=== Listed entries ===

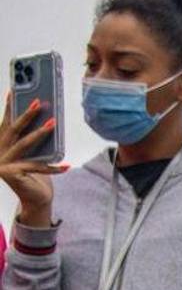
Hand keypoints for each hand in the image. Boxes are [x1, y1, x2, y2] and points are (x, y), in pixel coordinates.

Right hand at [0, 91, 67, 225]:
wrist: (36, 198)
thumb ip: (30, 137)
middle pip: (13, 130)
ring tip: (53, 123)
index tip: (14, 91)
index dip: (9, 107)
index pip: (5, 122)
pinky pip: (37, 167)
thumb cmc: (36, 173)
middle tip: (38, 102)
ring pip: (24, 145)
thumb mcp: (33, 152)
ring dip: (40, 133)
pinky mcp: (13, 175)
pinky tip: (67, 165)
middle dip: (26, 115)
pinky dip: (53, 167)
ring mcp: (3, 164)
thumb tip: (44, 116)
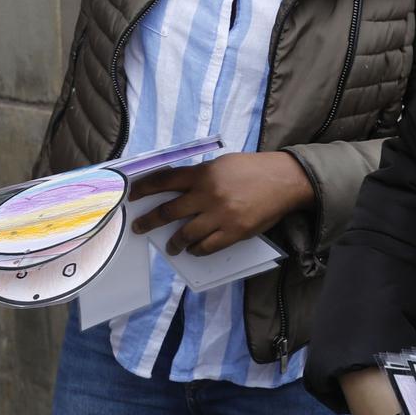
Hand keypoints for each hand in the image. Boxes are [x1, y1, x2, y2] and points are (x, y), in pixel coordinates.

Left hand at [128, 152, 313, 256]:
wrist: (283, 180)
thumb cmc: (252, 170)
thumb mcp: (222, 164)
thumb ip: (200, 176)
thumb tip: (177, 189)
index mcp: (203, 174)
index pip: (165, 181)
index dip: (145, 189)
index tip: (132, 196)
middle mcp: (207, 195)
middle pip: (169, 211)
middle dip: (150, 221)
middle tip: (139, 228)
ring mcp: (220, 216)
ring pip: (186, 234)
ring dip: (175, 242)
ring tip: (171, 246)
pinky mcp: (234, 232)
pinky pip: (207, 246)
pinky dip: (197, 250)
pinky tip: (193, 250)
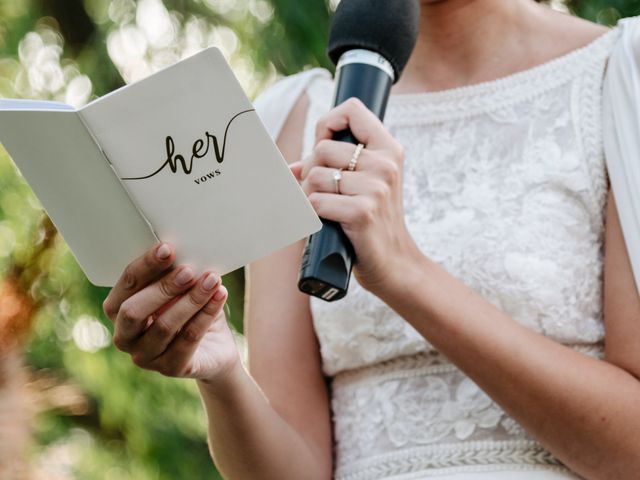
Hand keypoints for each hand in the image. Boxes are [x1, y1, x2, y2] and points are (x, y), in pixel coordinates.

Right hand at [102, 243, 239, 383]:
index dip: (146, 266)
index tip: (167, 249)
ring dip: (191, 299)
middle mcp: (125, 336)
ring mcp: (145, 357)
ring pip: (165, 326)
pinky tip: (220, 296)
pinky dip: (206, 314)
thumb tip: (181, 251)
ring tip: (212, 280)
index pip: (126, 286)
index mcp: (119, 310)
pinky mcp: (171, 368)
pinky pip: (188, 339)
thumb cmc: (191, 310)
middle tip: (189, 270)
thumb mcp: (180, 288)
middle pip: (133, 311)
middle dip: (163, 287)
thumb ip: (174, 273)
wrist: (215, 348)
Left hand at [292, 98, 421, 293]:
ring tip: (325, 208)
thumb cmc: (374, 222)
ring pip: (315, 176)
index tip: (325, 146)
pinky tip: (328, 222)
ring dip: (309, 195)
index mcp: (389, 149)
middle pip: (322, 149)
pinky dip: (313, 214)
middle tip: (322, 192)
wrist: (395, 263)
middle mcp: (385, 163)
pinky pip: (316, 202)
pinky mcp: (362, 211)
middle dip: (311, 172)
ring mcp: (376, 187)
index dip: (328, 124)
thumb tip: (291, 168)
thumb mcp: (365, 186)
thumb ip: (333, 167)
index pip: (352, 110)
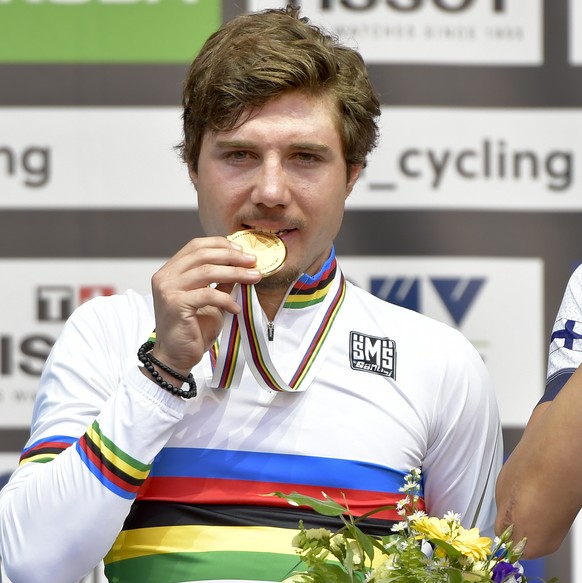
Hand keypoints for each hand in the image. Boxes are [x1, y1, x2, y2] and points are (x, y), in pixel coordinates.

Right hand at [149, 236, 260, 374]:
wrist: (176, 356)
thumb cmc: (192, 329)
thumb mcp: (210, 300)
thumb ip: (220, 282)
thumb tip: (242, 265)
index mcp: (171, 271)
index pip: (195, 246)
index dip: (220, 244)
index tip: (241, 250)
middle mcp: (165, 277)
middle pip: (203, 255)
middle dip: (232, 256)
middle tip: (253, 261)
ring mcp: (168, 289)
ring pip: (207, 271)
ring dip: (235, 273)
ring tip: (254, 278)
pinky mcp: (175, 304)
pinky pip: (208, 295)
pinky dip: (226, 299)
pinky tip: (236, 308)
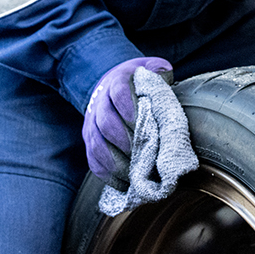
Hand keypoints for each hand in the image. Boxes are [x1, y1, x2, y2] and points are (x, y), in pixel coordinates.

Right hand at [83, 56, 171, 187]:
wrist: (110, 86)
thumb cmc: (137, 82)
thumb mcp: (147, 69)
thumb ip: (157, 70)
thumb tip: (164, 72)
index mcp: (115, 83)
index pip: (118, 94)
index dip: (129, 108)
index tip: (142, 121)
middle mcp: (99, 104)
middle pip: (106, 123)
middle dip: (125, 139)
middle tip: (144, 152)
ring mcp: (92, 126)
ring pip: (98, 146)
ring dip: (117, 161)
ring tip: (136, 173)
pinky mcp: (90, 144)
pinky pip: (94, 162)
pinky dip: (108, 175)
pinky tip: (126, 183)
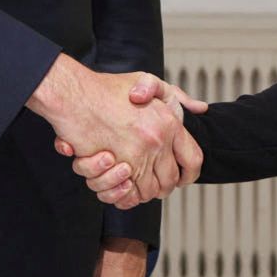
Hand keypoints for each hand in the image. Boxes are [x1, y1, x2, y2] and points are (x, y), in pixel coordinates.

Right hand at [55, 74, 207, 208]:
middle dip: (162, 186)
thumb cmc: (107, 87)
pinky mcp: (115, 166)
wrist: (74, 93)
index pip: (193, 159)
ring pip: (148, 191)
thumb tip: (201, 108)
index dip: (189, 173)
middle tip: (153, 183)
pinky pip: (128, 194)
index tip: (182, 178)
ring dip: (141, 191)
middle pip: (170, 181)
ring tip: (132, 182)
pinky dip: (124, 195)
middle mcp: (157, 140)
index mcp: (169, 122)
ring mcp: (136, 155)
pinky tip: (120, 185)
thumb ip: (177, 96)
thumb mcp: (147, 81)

===
=== Listed entries ===

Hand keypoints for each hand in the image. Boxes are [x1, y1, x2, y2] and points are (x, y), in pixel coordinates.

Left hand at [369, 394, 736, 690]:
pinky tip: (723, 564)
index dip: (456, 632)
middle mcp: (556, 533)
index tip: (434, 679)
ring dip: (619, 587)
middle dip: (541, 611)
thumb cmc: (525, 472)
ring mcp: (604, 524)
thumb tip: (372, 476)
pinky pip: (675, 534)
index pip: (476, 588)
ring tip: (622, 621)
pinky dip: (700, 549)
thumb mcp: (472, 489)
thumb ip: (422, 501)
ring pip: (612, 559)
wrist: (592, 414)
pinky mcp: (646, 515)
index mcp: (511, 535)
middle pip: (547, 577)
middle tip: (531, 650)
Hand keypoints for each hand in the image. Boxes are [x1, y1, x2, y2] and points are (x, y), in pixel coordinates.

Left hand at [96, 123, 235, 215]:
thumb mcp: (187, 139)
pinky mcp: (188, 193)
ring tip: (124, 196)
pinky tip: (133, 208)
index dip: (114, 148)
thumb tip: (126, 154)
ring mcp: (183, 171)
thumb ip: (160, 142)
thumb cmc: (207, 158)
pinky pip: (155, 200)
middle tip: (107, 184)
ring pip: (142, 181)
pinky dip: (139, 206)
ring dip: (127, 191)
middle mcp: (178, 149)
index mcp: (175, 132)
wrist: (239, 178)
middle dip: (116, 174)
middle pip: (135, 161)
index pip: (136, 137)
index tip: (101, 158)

===

» **Try it**
Give back the exact lines above, running from the one that has "index dip: (129, 108)" through the one that has "thumb mcp: (147, 81)", with nothing added and no pictures.

» **Task result**
index dip: (129, 108)
index tip: (142, 121)
middle mcp: (99, 104)
middle pip: (106, 123)
middle dip: (125, 139)
middle tip: (144, 152)
ring mcp: (92, 126)
ring pip: (98, 146)
ring dip: (117, 161)
ring tip: (136, 173)
pinky mcp: (90, 144)
pinky pip: (94, 162)
pinky dip: (108, 175)
pinky tip: (126, 183)
Hand keypoints for each hand in the image. Boxes are [x1, y1, x2, y2] and points are (x, y), in pixel coordinates.

Right hand at [55, 74, 207, 208]:
middle dip: (162, 186)
thumb cmc: (107, 87)
pinky mcp: (115, 166)
wrist: (74, 93)
index pip: (193, 159)
ring pip: (148, 191)
thumb tip: (201, 108)
index dip: (189, 173)
middle tip: (153, 183)
pinky pip: (128, 194)
index tip: (182, 178)
ring dip: (141, 191)
middle pip: (170, 181)
ring tip: (132, 182)
pinky dip: (124, 195)
middle mcp: (157, 140)
index mcp: (169, 122)
ring mcp: (136, 155)
pinky tip: (120, 185)
thumb ip: (177, 96)
thumb mcp: (147, 81)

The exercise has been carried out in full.